PRESERVING CULTURE,
PROTECTING HABITAT
Native Conservancy was established in 2003 as a 501(c)(3) non-profit organization to empower Alaska Native peoples to permanently protect and preserve endangered habitats on their ancestral homelands. We strive to maintain and secure titles to Native lands in conservation trusts to strengthen our inherent rights of sovereignty, subsistence and spirituality.
Our Vision is to create resilient futures for Indigenous peoples by:
Preserving culture and protecting habitat.
Restoring and repatriating ancestral homelands, traditional food sources and subsistence practices to revitalize Native culture, habitat, health and spirituality.

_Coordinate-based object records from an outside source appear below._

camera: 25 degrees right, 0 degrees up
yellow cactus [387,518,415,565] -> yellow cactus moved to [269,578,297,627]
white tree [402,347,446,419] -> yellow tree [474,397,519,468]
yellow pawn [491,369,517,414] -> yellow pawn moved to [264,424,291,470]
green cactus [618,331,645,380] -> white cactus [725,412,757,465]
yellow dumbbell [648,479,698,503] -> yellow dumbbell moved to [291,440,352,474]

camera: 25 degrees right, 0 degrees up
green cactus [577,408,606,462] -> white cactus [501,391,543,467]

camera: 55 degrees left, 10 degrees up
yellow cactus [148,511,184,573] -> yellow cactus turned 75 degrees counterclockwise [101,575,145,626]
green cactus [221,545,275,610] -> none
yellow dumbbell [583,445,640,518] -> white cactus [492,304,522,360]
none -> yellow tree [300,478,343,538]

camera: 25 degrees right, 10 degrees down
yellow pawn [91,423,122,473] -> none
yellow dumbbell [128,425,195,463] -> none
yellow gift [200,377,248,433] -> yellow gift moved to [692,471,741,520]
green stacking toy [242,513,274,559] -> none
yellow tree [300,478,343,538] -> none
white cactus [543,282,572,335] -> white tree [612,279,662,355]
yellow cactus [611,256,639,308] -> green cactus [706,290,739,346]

Recovering Living Memories Of Pristine Habitat
Native Conservancy is rooted in ancient memories of deep blue water and a traditional way of life where wild salmon and silver shimmers of herring returned every year to their primordial river origins. These memories called to us from beneath the black oil of the Exxon Valdez spill and took form as a Will-to-Action.

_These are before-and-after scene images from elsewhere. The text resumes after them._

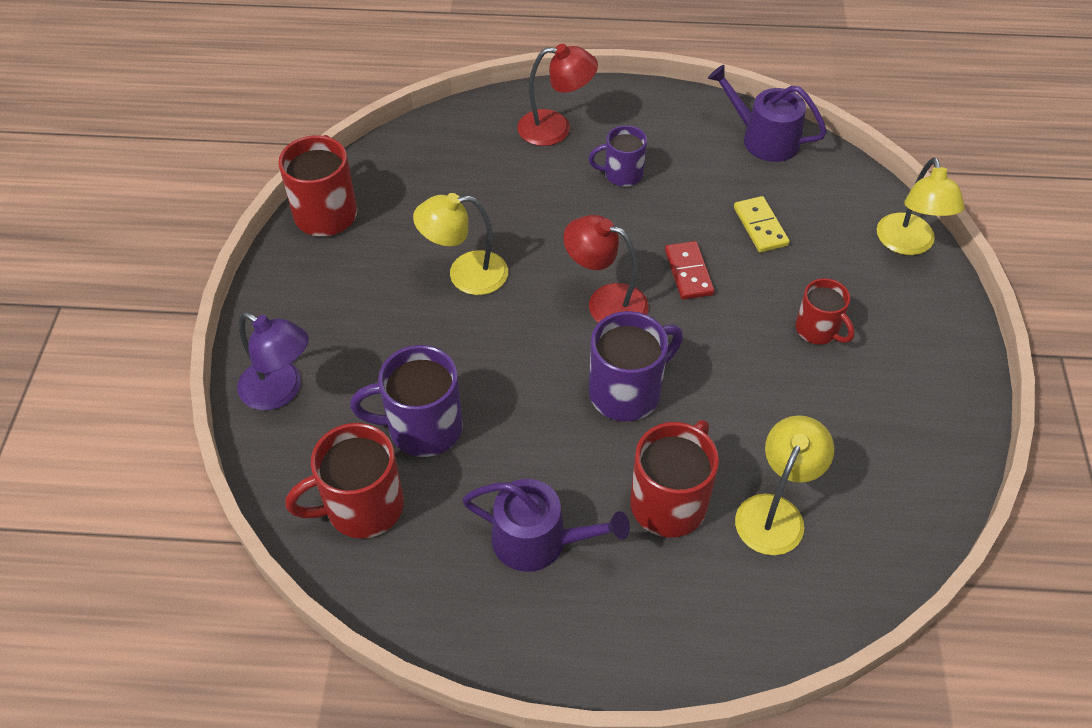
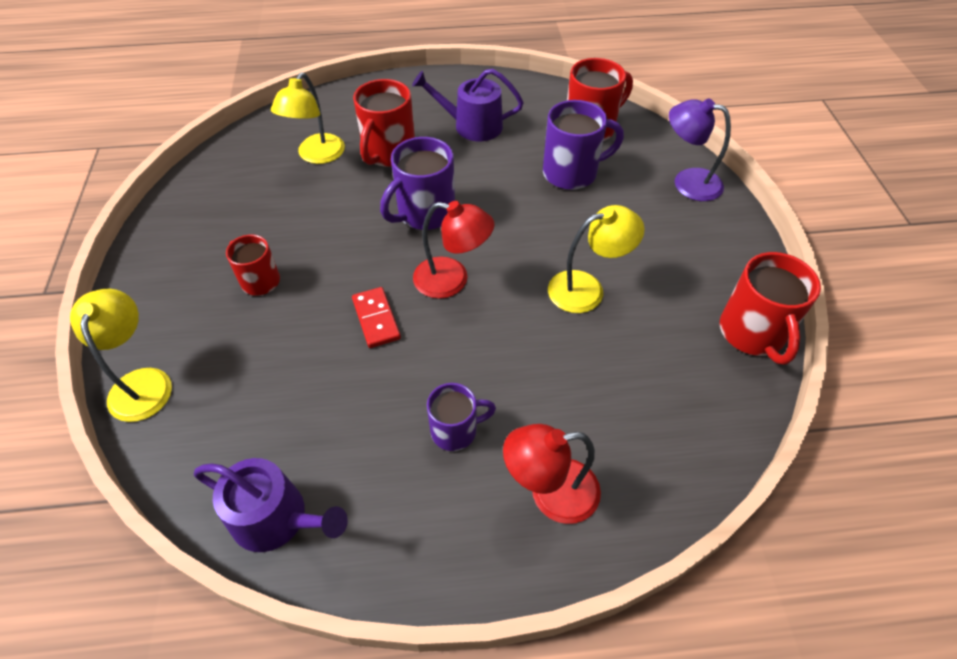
camera: 170 degrees right, 0 degrees up
yellow domino [734,196,790,252] -> none

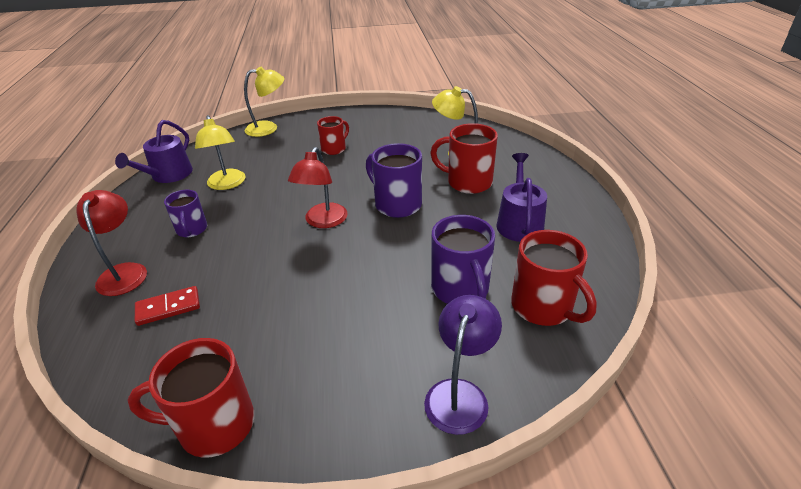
camera: 90 degrees right, 15 degrees down
red domino [352,287,401,348] -> red domino moved to [135,286,200,326]
yellow lamp [548,205,645,313] -> yellow lamp moved to [195,115,245,190]

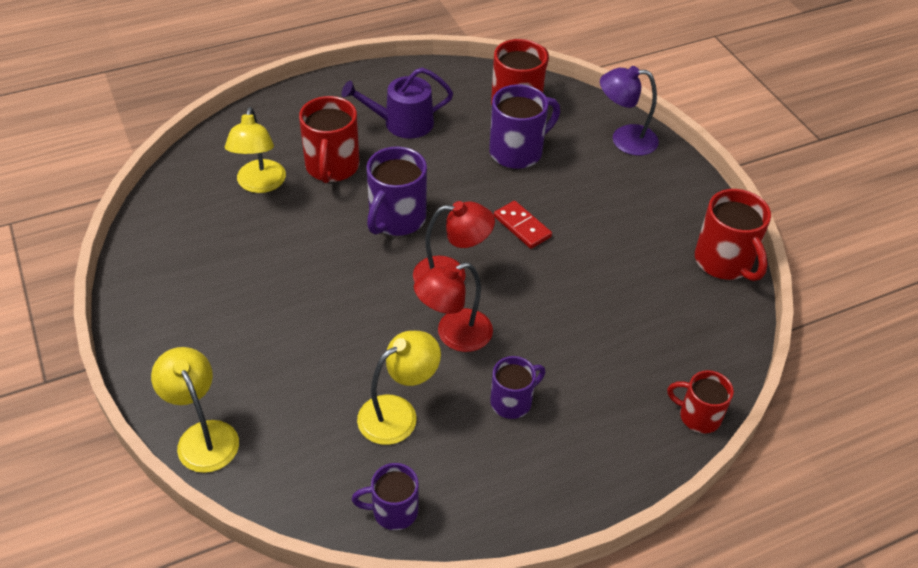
camera: 110 degrees left, 10 degrees up
red lamp [76,190,147,296] -> red lamp moved to [414,262,493,352]
purple watering can [115,120,193,183] -> purple mug [352,463,419,530]
red domino [135,286,200,326] -> red domino moved to [494,201,552,249]
red mug [317,116,349,155] -> red mug moved to [667,370,734,433]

"The day the Exxon Valdez oil spill happened, was the day the water died - yet it was also the day that something inside of me was ignited. I realized that this is not how it ends; this is how it began for me, for us.
We had to dig down deep inside our beliefs and our dreams to face our fears, to find the courage and strength to step up and be louder than everything else, yet remain a voice of reason, while we take on the powers that be, that got us into this mess in the first place." Dune Lankard, Founder and President, Native Conservancy
Native Conservancy, along with its sister organization, the Eyak Preservation Council (EPC), helped preserve more than a million acres of wild salmon habitat along 3,500 miles of the Gulf of Alaska coastline. By doing so, we are shaping movement towards building resilient communities and regenerative economies that will protect endangered habitat, species and cultures that depend on the wild.
Led by Dune Lankard, the Native Conservancy and EPC spearheaded campaigns that resulted in one of the largest, protected subsurface conservation easements in the history of the United States, and the preservation of a thin green band of coastal temperate rainforest habitat surrounded by one of the largest roadless wetlands and some of the tallest coastal glacier-topped mountains in the world.
In 1989, the Exxon Valdez oil spill in Prince William Sound devastated our subsistence resources and wildlife as fisheries and wild salmon markets crashed, leading to the loss of fishing income while the value of fishing permits and boats plummeted. Our coastal wild salmon way of life has yet to fully recover.
After the creation of the Exxon Restoration Fund in 1991, Alaska Native corporations, established under the Alaskan Native Claim Settlement Act (ANCSA, 1971), began to negotiate with state and federal government agencies that governed the Restoration Fund for permanent habitat protection agreements on their private land inholdings in the Exxon Valdez oil spill zone.
The Exxon Valdez Oil Spill Trustee Council that oversaw the Restoration Fund then proceeded to purchase land, development rights, and conservation easements from Native corporations. The fund enabled tribes to save their subsistence way of life and their forests from clear-cuts that would have leveled over a million acres along the parallel path of the nation’s worst oil spill at the time, the Exxon spill. This started to reverse a trend of planned deforestation by Native corporations in the spill zone.
Nothing will erase the memory of the spill, nor should this be the ultimate sign of recovery. Recovery will have occurred when the people of these communities have a strong and viable future that builds upon their past; a future they themselves must help to shape. Alaska Department of Fish and Game
Yet, Alaskan Native’s paid dearly for conservation: As part of their conservation agreements, they were forced to surrender part of their ancestral lands by selling fee title to protect the land from clear-cuts.